The shoe bomber Richard Reid, the son of two non-Muslims, a white mother and a Jamaican father, has revealed how being radicalised while inside Feltham young offenders' institution led to his conversion to violent jihadism.

Lord Carlile, the independent watchdog on the government's anti-terror laws, this year identified the recruitment of radicalised youth in prisons as a problem and raised concerns about the activities of a small number of imams in prisons.

But more than a year after the bombings in London highlighted the need to tackle the radicalisation of Muslims the prison service has admitted that it has done little about it.

Peter Atherton, the deputy director-general of the prison service, has told the POA that "while there are some concerns that some people might be radicalised, there is little hard evidence that it is happening to date".

In a letter to Mr Gough, he disclosed that the prison service has recently formed an extremist prisoner working group, but senior managers are waiting for it to report before drawing up a prison service strategy for combating terrorism.

Meanwhile the Metropolitan police special branch has set up an intelligence unit in the prison service headquarters and there is also a system for monitoring terrorists held in high security.

Mr Gough said this response was entirely inappropriate: "This isn't a problem that will occur in the next few years. This is something the prison service should have been planning for since 9/11."
http://www.guardian.co.uk/terrorism/story/0,,1885395,00.html

Albeit a Brit article, I could see that starting to happen here if we start locking up more radicals.  
Like you don't have enough aggravation now.  Imagine trying to censure prisoners because they were talking about "religion".  Good luck in this slice of rock.


----------



## youravatar (22 Oct 2006)

Inspir said:
			
		

> Bean Bag Guns For All!



And for those riots. Bean Bag Chair Guns for all!


----------



## Colin Parkinson (29 Nov 2006)

I have read comments from several prison guards that the pistols are not their main concern as most times they don't carry any firearm when in contact. Better protective wear, better management, better prisons and better benefits are foremost on their list.

| Tasks |
(1) Name every person mentioned in the news article quoted at the top of the prison radicalization thread.
(2) Answer each question from the prison radicalization thread.
(a) In which institution was Richard Reid radicalized?
(b) What group has the prison service recently formed?
(c) Which body set up an intelligence unit in the prison service headquarters?
(3) Write the next post in the prison radicalization thread, following on from its last post.
The data come from a different source than the prison radicalization thread.

| Excerpted records |
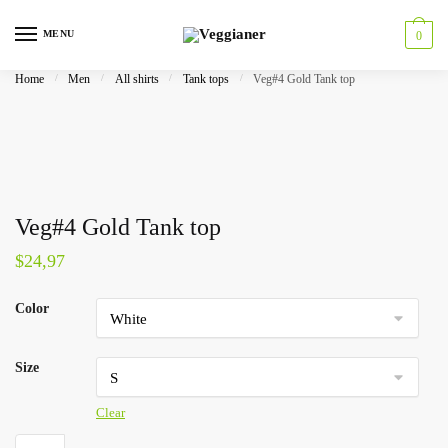
MENU
0
Home
/
Men
/
All shirts
/
Tank tops
/
Veg#4 Gold Tank top
Veg#4 Gold Tank top
$
24,97
Color
Size
Clear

| Results for each task |
(1) Richard Reid, Lord Carlile, Peter Atherton, Mr Gough

(2)
(a) Feltham young offenders' institution
(b) An extremist prisoner working group
(c) The Metropolitan police special branch

(3)
----------



## Steel Badger (29 Nov 2006)

Not to mention a discpline system that actually holds the inmate accountable for his or her actions inside the institution........


And a court system that would equate the assault upon a Correctional Officer with an assault upon a Police Officer


----------



## zipperhead_cop (30 Nov 2006)

Steel Badger said:
			
		

> And a court system that would equate the assault upon a Correctional Officer with an assault upon a Police Officer



Oh, Christ!  I wouldn't wish that on them.  They'll get attacked all the time.  
The judges see assaulting a police officer as a "job hazard".  Unless you have facial marks, something broken or a weapon was used, you will have a cherry of a time getting a conviction.


----------



## Steel Badger (30 Nov 2006)

You see, there IS good news out there....!!!


I am being treated as the equal of the polizei!!!!!


----------



## CAPCOR38 (26 Dec 2006)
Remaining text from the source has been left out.